Last weekend, I took a trip to Venice for Carnivale with two other American girls from my program. It was great to fall back into my cosmopolitan ways… getting lost in a sea of anonymous faces, and thanks to the masquerade theme of Carnivale, the masked faces were literally anonymous… and being forced to talk to strangers, willingly and gladly. I’m going to take a pause here to give you a little background on Carnivale. Back in the days of Casanova, Carnivale was the one time a year where different socio-economic classes could intermingle without repercussions as long as they were wearing masks. So, a lowly peasant could have a dance or two with a noble member of aristocracy, if only for one night. I couldn’t help but feel like the same rules applied to us as we meet and intermingled with strangers. It didn’t matter what your background was that weekend or who you usually hang out with. The only thing that mattered was the conversation you were having and the person right in front of you. I met some amazingly fun, diverse, and open minded people. From the moment we walked in the hostel, we had drunk & beyond friendly Australians sitting on our beds to greet us. Within minutes we were pre-gaming with them.
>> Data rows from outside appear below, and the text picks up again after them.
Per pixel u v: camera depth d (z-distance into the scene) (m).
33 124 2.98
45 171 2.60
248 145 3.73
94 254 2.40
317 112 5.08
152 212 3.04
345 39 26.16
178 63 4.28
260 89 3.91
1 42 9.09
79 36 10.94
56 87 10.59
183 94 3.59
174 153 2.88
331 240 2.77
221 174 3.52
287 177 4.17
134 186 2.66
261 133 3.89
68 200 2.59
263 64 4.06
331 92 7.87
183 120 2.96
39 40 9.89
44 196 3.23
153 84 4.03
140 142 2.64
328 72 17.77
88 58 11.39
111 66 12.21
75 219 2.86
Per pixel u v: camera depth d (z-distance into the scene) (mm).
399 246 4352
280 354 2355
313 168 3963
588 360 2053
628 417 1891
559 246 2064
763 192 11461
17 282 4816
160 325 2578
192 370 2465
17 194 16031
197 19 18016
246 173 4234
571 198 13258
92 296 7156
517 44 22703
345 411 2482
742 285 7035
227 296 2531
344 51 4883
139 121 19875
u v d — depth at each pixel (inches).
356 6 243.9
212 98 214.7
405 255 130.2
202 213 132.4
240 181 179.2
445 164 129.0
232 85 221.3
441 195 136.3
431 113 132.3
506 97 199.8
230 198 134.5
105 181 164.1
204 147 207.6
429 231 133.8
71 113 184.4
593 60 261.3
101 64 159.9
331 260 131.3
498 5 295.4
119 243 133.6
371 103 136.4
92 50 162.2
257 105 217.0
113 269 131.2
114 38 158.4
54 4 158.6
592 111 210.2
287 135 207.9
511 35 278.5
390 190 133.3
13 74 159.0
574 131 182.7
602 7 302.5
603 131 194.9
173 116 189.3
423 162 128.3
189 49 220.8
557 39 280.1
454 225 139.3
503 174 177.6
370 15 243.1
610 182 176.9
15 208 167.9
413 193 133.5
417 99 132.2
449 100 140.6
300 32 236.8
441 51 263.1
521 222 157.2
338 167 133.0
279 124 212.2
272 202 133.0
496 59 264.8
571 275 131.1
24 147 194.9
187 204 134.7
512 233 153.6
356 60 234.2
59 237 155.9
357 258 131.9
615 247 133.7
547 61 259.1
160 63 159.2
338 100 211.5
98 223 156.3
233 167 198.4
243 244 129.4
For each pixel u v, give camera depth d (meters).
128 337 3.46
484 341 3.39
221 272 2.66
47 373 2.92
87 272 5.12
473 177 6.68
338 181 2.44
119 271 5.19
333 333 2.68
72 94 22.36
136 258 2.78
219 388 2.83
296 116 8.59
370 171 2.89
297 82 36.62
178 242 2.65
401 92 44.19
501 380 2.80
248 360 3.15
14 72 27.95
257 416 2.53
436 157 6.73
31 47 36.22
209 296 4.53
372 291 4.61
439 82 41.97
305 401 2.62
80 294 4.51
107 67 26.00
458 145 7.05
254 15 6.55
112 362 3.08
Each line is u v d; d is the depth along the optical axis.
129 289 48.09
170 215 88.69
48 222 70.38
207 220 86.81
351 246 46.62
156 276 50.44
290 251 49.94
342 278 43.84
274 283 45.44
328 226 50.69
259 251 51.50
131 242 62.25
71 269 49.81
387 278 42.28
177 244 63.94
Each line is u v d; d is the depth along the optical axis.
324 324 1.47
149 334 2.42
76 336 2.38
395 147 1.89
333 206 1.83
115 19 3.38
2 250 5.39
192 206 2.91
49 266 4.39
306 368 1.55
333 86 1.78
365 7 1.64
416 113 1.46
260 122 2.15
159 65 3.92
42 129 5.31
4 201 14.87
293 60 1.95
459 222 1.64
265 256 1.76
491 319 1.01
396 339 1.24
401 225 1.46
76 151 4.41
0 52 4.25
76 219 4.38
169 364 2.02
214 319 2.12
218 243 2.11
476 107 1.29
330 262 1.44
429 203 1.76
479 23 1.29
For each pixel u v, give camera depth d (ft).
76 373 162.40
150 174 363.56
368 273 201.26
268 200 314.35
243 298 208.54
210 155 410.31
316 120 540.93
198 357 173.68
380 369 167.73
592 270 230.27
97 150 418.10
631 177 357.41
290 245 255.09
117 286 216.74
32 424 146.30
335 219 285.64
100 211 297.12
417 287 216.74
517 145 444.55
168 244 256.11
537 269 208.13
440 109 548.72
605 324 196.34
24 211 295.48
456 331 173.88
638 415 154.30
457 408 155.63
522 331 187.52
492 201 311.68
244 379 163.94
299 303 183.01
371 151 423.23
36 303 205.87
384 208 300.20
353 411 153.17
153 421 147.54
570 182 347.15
Now Carnivale in Venice is an unmatchable experience, it’s like Mardi Gras in New Orleans, hundreds from Italy flock to it. But it’s also unmatchable to the small town festivities. Fat Tuesday. It’s pretty much self- explanatory… it’s the day before Ash Wednesday, the last day before Lent where you can overindulge. And trust me, there’s plenty of food and sweets to satisfy any gluttonous appetite. Best of all, I’ve discovered mascarpone. A creamy cheesy pastry mix that’s the main ingredient in Tiramisu. Its like eating straight cream and sugar without the obscure guilt. But, of course, it was drowned with Nutella because the sun don’t shine and the moon don’t obit without Nutella in or on everything in Italy.
Whatever “dolce” wasn’t eaten at home was brought to the school for the kids to pass around and share at the morning break or on Fat Tuesday to the auditorium where the kids dressed up to throw what seemed like an infinite amount of confetti at each other. The way these kids were throwing it, you’d think they were trying to fulfill a vendetta, and the confetti were tiny blades of danger. Not to mention that it got everywhere and somehow found it’s way into bodily crevasses that are not accessible with clothes on. Seriously, I found some in my bra in the underpart of my boob.
The best part was that all the kids recognized me from class and fought for my attention. Which of course got the attention of their parents and I felt kinda popular. I think my host mom got a kick out of it too, because she was basically my translator and thus popular by association. I’m very aware right now that I sound like either a teenager or housewife. But honestly, so much of my life living with this 100% genuine Italian family has made me so aware of social circles and bring me back a high school mentality. Like the other day, I went to my host sister’s volleyball game and all I could think about was how I got cut from the JV team and felt wildly and unreasonably inadequate.
However, it’s just this small town family oriented lifestyle, which provokes feelings that I haven’t felt in a long time, both good and bad, that makes this experience exceptionally refreshing. And I have my host family to thank for that. They were the ones that drove me to the train station 1 hour away to get to Venice. My host mom regularly stays up baking even now that Carnivale is over & done, and I have a feeling that she does it for me. My host mom was the one to insist that I go the auditorium with my little host sister on Fat Tuesday and to see my other host sister’s volleyball game. I’m, unfortunately, switching host families this weekend to live and teach in a neighboring town, Potenza Picena. I’m a little nervous that my current host family has straight up spoiled me and there’s no turning back. I hope I’m wrong, but my new host family sure does have some big shoes to fill.